**Teks Sumber:**

Konsep pemikiran yang berdasar pada konvensi sastra itu memang sengaja dipertahankan oleh mereka yang menganut faham strukturalisme. Melalui penganalogian studi sastra dengan studi bahasa, Culler dengan tegas dapat menjelaskan keabsahan otonomi konvensi tersebut. Menurutnya, kalau suatu studi bahasa dalam menentukan benar-salahnya suatu kalimat, baik buruknya suatu ujaran, dapat bahkan memang harus hanya bertumpu pada aturan-aturan kebahasaan saja, tanpa memperhatikan situasi dan orang yang membuat rangkaian tersebut, mengapa dalam studi sastra tidak ? Apabila cara demikian itu sah dalam studi bahasa, maka dalam studi sastra pun harus pula sudah sah meskipun hanya bertumpu pada konvensi sastra yang berciri rekaan dan memiliki unsur-unsur seperti yang telah disebutkan (lihat Culler, 1975:119).

Melalui cara itu dua jenis kesalahan, Intentional fallacy dan affective fallacy (menurut istilah Wimsatt dan Beardsley), yang sering terjadi dalam memahami sastra akan dapat dihindari. Intentional fallacy adalah jenis kesalahan dikarenakan penganalisis terjebak dalam keinginan si pengarang. Dengan kata lain, keinginan si pengarang karya itulah yang digunakan untuk menilai baik-tidaknya atau  besar tidaknya suatu karya sastra. Padahal, tidak jarang terjadi suatu karya sastra itu sama sekali tidak baik estetikanya meskipun pengarangnya mempunyai keinginan atau maksud luar biasa hebatnya yang ingin disampaikan melalui karya tersebut. Dalam keadaan demikian, bagaimana mungkin karya itu akan dianggap besar ? Jelas tidak mungkin dan salah !

Memang benar, suatu karya sastra tidak ada tanpa dicipta oleh seorang pengarang. Selain itu, juga tidak salah apabila seorang pengarang mempunyai maksud tertentu dalam mencipakan suatu karya. Akan tetapi, sekali lagi, apabila dalam menciptakannya dia tidak mampu memenuhi persyaratan seni sastra, maka diapun gagal untuk dapat disebut sebagai seniman sastra.

Kesalahan kedua, affective fallacy, adalah kesalahan yang dibuat oleh penganalisis karena di dalam menilai suatu karya dia terjebak pada pertimbangan akibat atau pengaruh terhadap pembaca (baca : masyarakat) yang ditimbulkan oleh suatu karya sastra tertentu. Sebagai suatu karya pembakar emosi, katakanlah puisi-puisi pamflet Rendra, misalnya, ia mungkin saja hebat. Padahal ungkapan seni sastra bukanlah semata-mata ungkapan politik atau seniman bukan pula semata-mata seorang agitator maka sudah tentulah keduanya harus mempunyai persyaratan konvensi yang berbeda pula (bandingkan, Teeuw, 1981:60).

**Data Tersedia:**
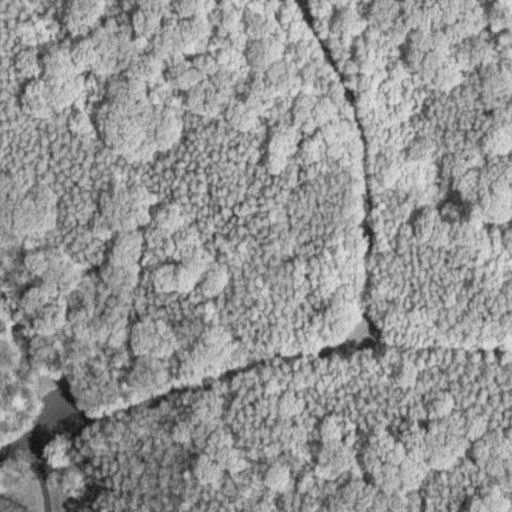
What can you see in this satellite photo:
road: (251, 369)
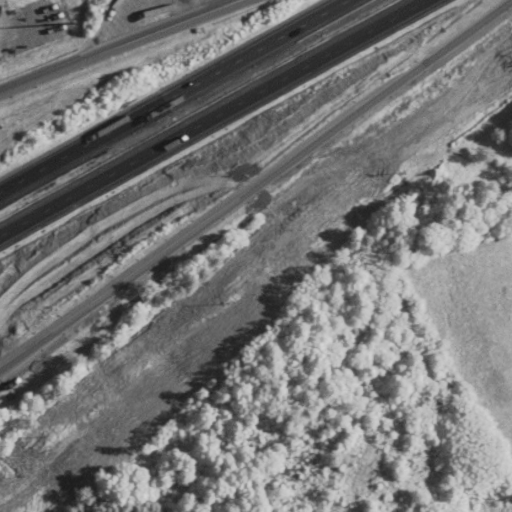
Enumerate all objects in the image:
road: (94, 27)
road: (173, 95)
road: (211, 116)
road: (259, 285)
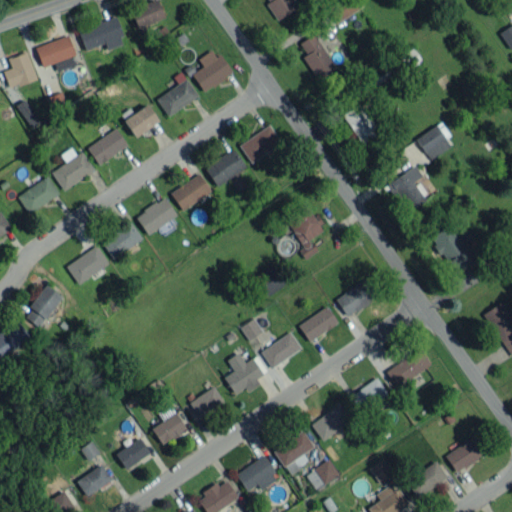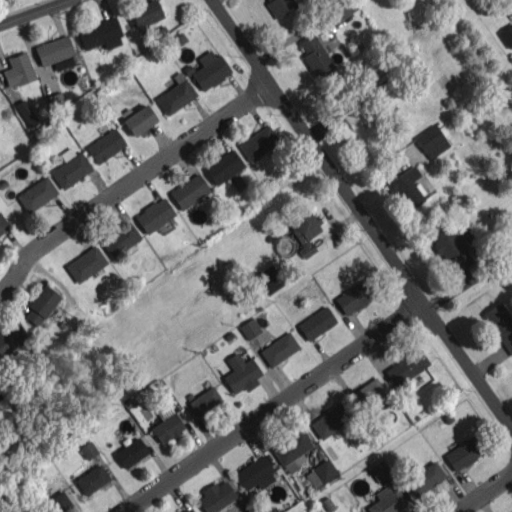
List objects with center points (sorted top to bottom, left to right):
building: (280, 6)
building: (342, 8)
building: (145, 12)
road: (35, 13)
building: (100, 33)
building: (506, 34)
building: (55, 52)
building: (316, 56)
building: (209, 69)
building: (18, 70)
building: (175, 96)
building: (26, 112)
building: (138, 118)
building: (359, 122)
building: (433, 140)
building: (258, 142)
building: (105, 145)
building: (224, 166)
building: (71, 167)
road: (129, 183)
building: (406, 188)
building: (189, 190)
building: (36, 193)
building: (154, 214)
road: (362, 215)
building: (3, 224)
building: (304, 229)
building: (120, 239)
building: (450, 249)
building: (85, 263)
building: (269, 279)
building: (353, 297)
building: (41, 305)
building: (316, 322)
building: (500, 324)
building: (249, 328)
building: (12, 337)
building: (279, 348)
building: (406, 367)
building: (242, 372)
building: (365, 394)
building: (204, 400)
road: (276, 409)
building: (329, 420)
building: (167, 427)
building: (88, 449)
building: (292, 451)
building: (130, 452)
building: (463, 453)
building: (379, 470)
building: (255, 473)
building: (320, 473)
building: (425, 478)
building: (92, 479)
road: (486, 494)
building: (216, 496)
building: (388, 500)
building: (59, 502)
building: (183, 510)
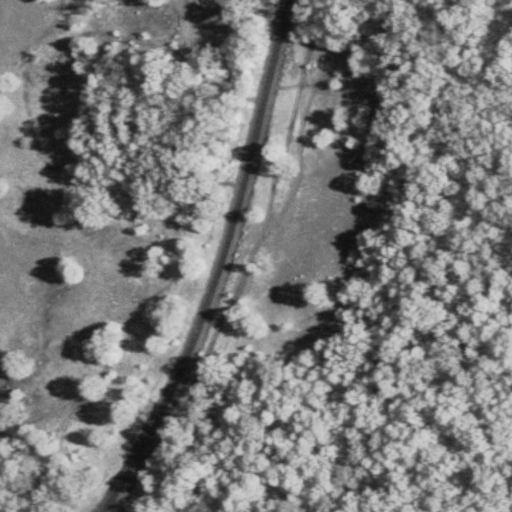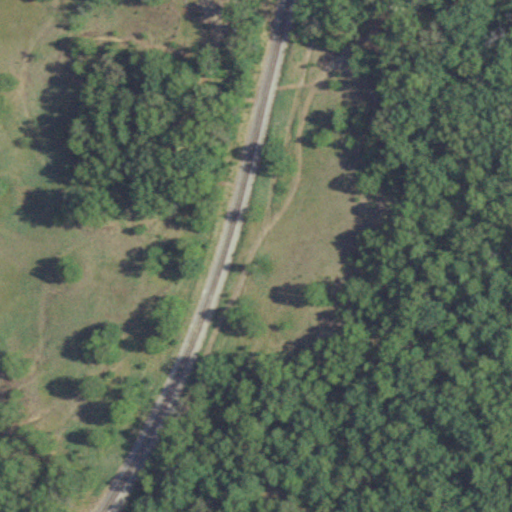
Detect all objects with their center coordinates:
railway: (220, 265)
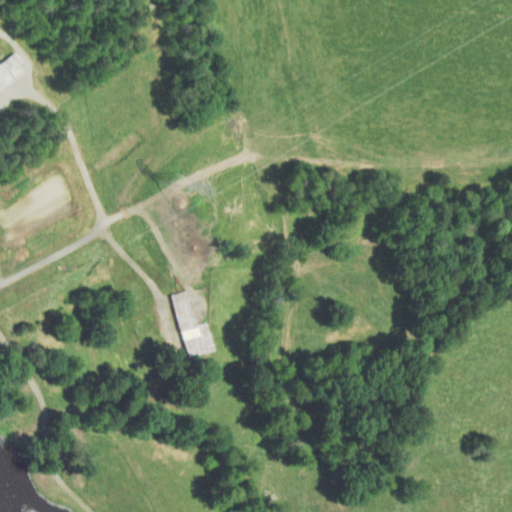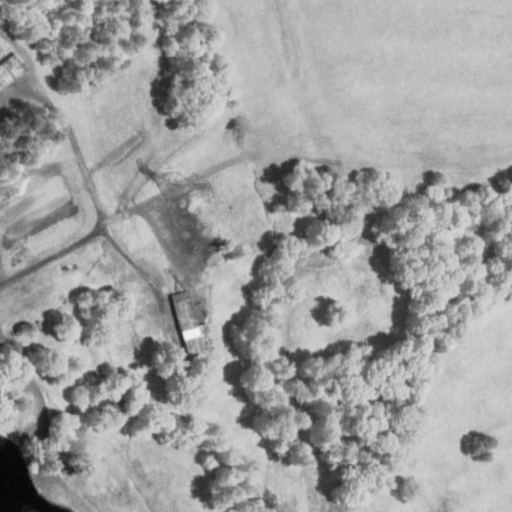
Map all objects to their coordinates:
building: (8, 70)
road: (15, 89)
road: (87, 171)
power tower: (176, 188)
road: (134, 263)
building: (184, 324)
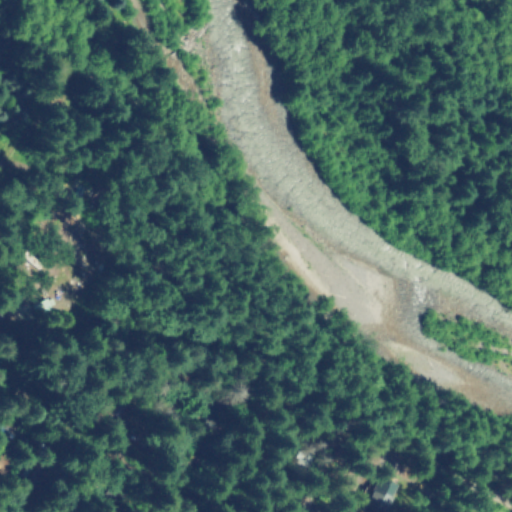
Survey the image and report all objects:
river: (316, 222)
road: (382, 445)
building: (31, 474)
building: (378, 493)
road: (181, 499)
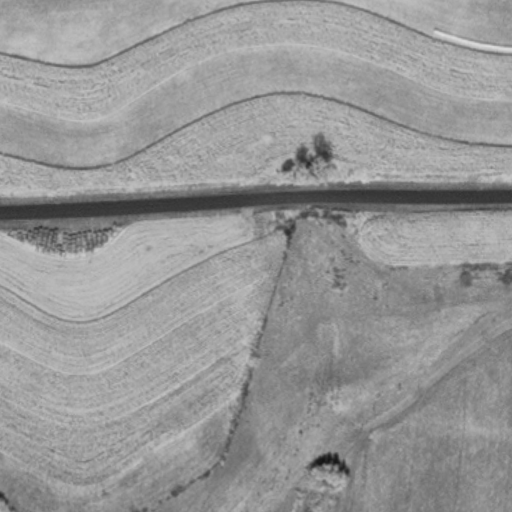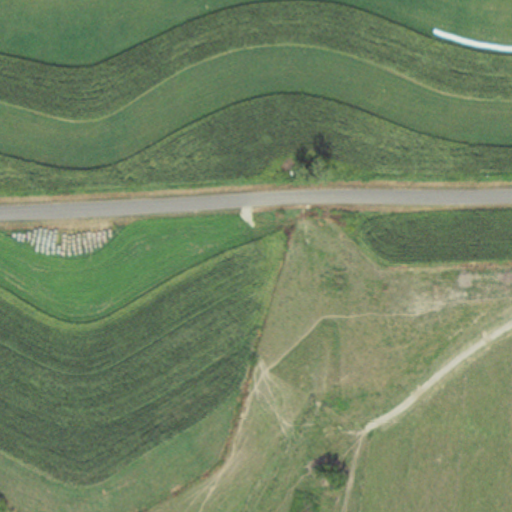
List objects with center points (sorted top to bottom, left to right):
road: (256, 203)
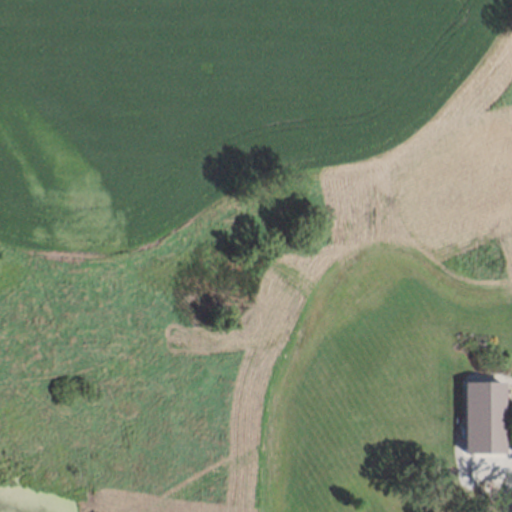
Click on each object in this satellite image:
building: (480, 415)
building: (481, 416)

**Tugas Latihan:**
[1] Menurut teks sumber, apa yang dimaksud dengan intentional fallacy?
[2] Terjemahkan kalimat dari teks sumber ini ke dalam bahasa Inggris: "Memang benar, suatu karya sastra tidak ada tanpa dicipta oleh seorang pengarang."

**Kunci Jawaban:**
[1] Intentional fallacy adalah kesalahan karena penganalisis terjebak dalam keinginan si pengarang.

[2] Indeed, a literary work does not exist without being created by an author.